- **Your objective**
Copy the entries character for character.
═══ Input data ═══
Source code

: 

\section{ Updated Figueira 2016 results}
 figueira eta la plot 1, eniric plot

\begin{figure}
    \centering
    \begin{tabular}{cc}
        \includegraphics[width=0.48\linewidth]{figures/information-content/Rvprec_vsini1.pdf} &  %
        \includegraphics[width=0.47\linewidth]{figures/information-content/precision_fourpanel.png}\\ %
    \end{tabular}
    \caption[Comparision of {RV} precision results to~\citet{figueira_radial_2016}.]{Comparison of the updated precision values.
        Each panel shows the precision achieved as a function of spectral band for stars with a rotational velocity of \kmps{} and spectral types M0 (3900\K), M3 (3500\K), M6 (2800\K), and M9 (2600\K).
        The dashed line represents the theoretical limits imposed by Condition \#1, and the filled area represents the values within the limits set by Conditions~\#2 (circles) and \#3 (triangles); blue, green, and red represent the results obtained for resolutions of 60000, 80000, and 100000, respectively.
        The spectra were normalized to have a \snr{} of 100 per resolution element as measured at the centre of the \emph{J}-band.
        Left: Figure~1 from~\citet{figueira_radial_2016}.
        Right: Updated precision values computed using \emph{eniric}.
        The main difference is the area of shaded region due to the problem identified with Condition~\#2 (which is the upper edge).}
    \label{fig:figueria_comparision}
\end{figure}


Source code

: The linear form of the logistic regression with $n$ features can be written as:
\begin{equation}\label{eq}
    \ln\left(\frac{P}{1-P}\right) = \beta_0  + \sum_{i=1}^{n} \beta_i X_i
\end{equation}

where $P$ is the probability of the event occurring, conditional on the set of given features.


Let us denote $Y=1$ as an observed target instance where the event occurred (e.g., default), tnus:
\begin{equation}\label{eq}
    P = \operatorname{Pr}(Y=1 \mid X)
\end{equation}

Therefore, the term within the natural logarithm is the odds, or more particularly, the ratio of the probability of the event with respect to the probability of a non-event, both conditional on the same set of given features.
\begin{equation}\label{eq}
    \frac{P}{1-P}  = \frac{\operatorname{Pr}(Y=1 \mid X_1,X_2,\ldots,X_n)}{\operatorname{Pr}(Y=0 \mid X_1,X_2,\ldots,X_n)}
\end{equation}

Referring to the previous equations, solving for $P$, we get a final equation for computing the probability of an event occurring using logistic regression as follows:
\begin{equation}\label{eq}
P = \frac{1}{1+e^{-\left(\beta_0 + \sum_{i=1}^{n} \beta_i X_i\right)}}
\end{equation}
═══
- **Solution to this exercise**
Source code

: 

\section{ Updated Figueira 2016 results}
 figueira eta la plot 1, eniric plot

\begin{figure}
    \centering
    \begin{tabular}{cc}
        \includegraphics[width=0.48\linewidth]{figures/information-content/Rvprec_vsini1.pdf} &  %
        \includegraphics[width=0.47\linewidth]{figures/information-content/precision_fourpanel.png}\\ %
    \end{tabular}
    \caption[Comparision of {RV} precision results to~\citet{figueira_radial_2016}.]{Comparison of the updated precision values.
        Each panel shows the precision achieved as a function of spectral band for stars with a rotational velocity of \kmps{} and spectral types M0 (3900\K), M3 (3500\K), M6 (2800\K), and M9 (2600\K).
        The dashed line represents the theoretical limits imposed by Condition \#1, and the filled area represents the values within the limits set by Conditions~\#2 (circles) and \#3 (triangles); blue, green, and red represent the results obtained for resolutions of 60000, 80000, and 100000, respectively.
        The spectra were normalized to have a \snr{} of 100 per resolution element as measured at the centre of the \emph{J}-band.
        Left: Figure~1 from~\citet{figueira_radial_2016}.
        Right: Updated precision values computed using \emph{eniric}.
        The main difference is the area of shaded region due to the problem identified with Condition~\#2 (which is the upper edge).}
    \label{fig:figueria_comparision}
\end{figure}


Source code

: The linear form of the logistic regression with $n$ features can be written as:
\begin{equation}\label{eq}
    \ln\left(\frac{P}{1-P}\right) = \beta_0  + \sum_{i=1}^{n} \beta_i X_i
\end{equation}

where $P$ is the probability of the event occurring, conditional on the set of given features.


Let us denote $Y=1$ as an observed target instance where the event occurred (e.g., default), tnus:
\begin{equation}\label{eq}
    P = \operatorname{Pr}(Y=1 \mid X)
\end{equation}

Therefore, the term within the natural logarithm is the odds, or more particularly, the ratio of the probability of the event with respect to the probability of a non-event, both conditional on the same set of given features.
\begin{equation}\label{eq}
    \frac{P}{1-P}  = \frac{\operatorname{Pr}(Y=1 \mid X_1,X_2,\ldots,X_n)}{\operatorname{Pr}(Y=0 \mid X_1,X_2,\ldots,X_n)}
\end{equation}

Referring to the previous equations, solving for $P$, we get a final equation for computing the probability of an event occurring using logistic regression as follows:
\begin{equation}\label{eq}
P = \frac{1}{1+e^{-\left(\beta_0 + \sum_{i=1}^{n} \beta_i X_i\right)}}
\end{equation}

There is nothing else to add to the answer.